Sunday, May 20, 2007
They Call Him "Chipper"...
Chipper Jones, excuse me - Laaaaaarrrrryyyyyyyyy - was recently overheard whining about having to play the Red Sox every year in interleague play while other teams in the NL face easier, non AL East competition. Well Larry, I gotta say, you have a legit complaint. But it needs some fine tuning. Interleague play is only unfair when the American League team is the home team. Why? Because then the NL team is forced to start a player who would otherwise not be a starter as the designated hitter.
Yes, designated hitter, the two dirtiest words in baseball, with the obvious exception of "Canseco's needle". (We all know where that thing has been. Yikes.) The designated hitter is stupid. It cheapens the game. It creates a disparity between leagues. And it fucks up fantasy baseball rosters everywhere.
Bud Selig, blubbering spineless vagina that he is, needs to get rid of the DH once and for all. Players such as David Ortiz and Travis Hafner will still be able to find work, trust me on that one. And as for guys like Frank Thomas and Mike Piazza who have been able to extend their careers by only playing offense, well, tough shit fellas. You can't field any more? Retire. Go out with some dignity, a word that is now rarely associated with out once glorious national pastime.
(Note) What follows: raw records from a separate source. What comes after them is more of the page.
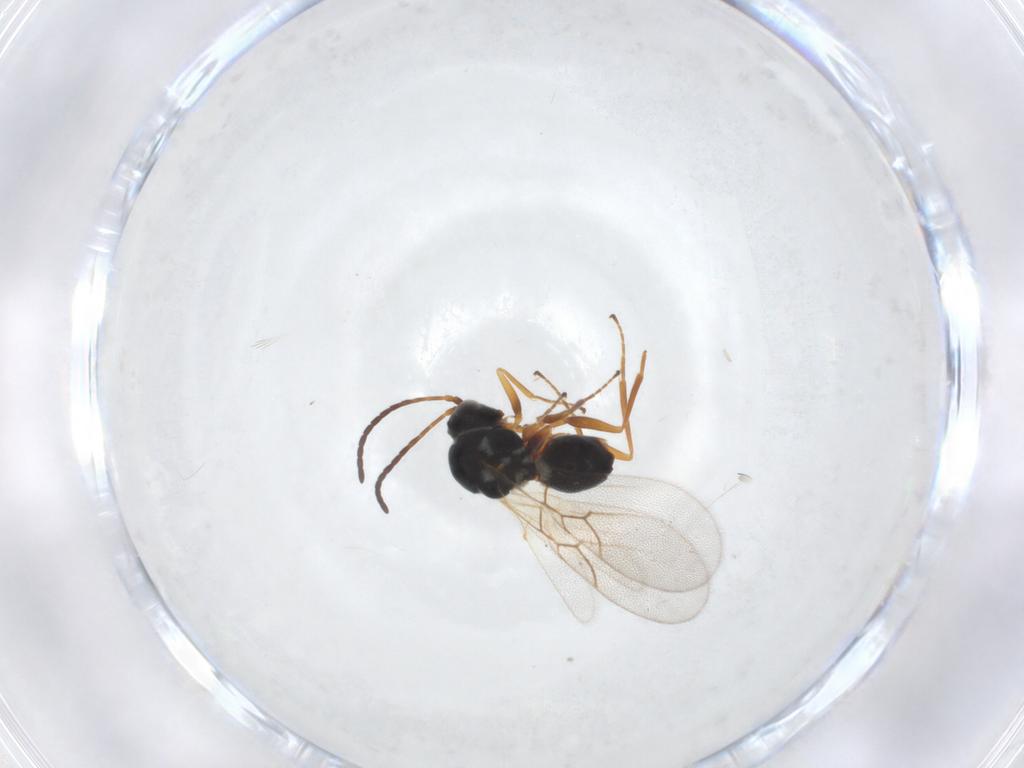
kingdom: Animalia
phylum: Arthropoda
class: Insecta
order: Hymenoptera
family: Figitidae
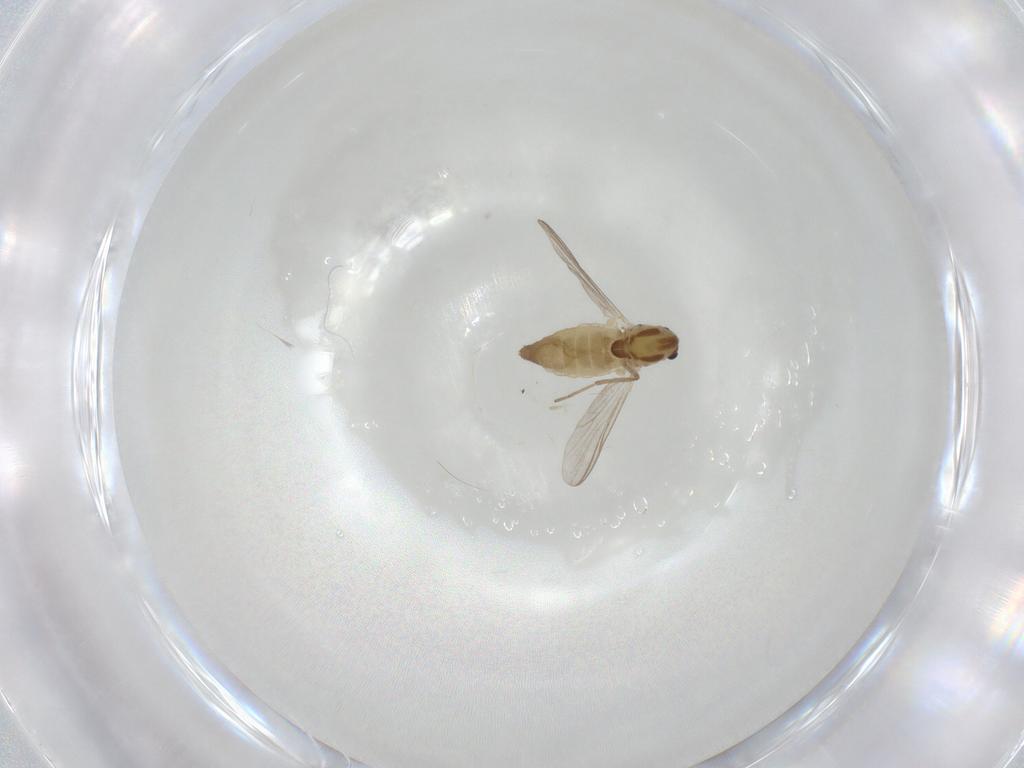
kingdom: Animalia
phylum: Arthropoda
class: Insecta
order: Diptera
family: Chironomidae
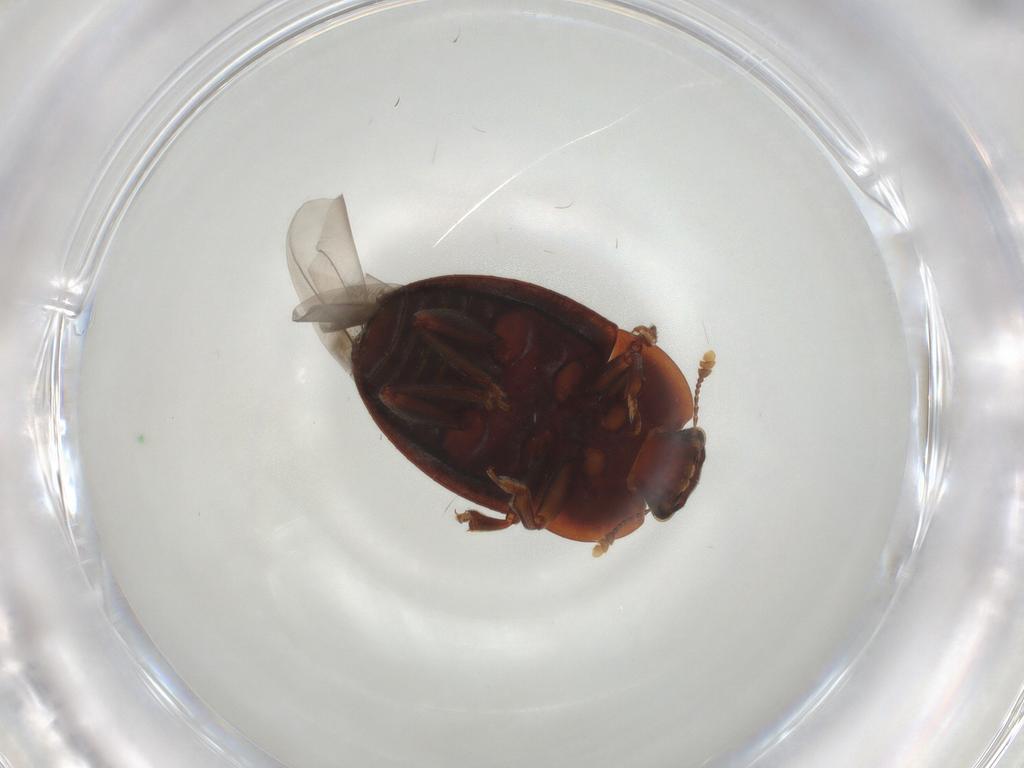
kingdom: Animalia
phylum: Arthropoda
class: Insecta
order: Coleoptera
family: Nitidulidae
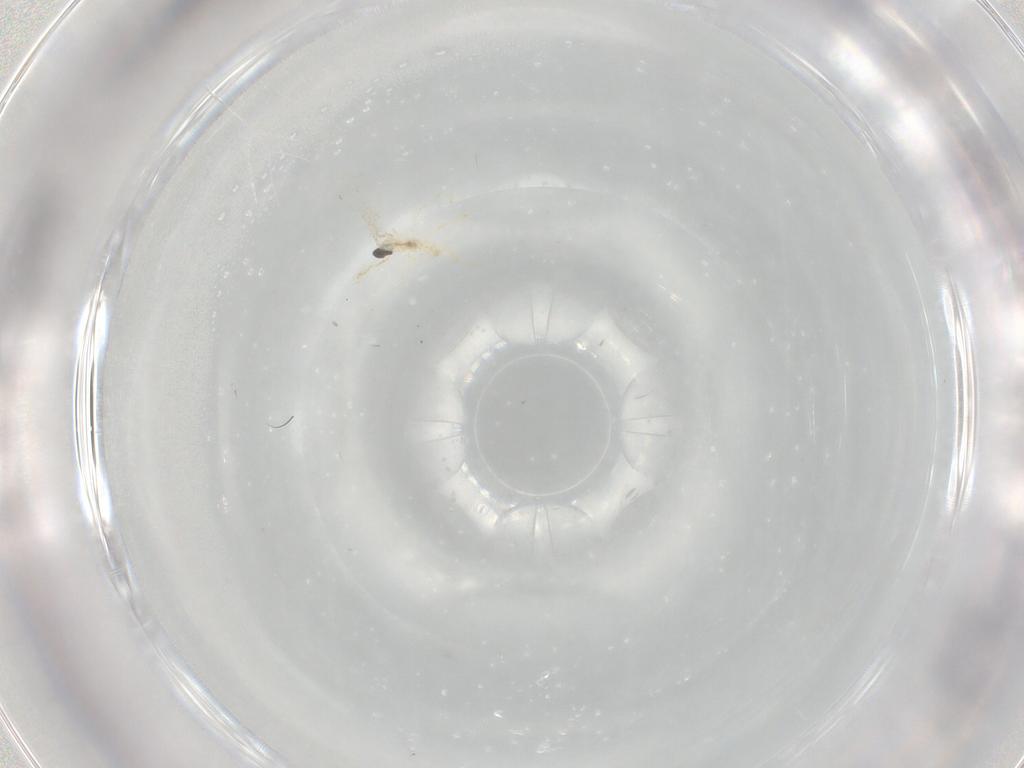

And as for you Larry, stop worrying about interleague play. Think of the fans in Atlanta who wouldn't otherwise get to see - hmm, "the fans in Atlanta" is setting off all kinds of red flags with my word processor's built in grammar check. It might have something to do with the phrase being an oxymoron. Whatever, bad example. Personally I like getting the chance to see the Phils play the Yankees or the Red Sox, even if it does mean they're probably going to get shellacked. It's a whole new set of players for me to heckle. And that dear Larry, is what makes it all worthwhile.
Subscribe to:
Post Comments (Atom)
2 comments:
Fans in Atlanta. Hmmm. I don't know about that--you must consider that Atlanta is a town full of carpet-baggers and gays--but there sure are a few in Athens and trhoughout the rest of the great sstate of Georgia. Whether the suburbs of Atlanta--Lilburn, whence hails Heap--or the outer edges of the state--where Willie Harris grew up in the same home town as Jackie O...wait that wasn't name, Jackie Robinson, that's it. Look for us on Thursday night when we're shit-wasted in the outfield, all wearing the same shirt--which yours truly made with pride and dedication. Watch as John Smoltz wins game number 200 versus the Mets' ace who has yet to win a game when going against ol' Smoltzie. We're gonna be so obnoxious that we're sure to be on TV at the end of the week after we get some peace of shit Mets' reliever bra strap and wave it around like a helicopter. Woot Woot.
One more thing, how much does it suck being a Phillies Phan?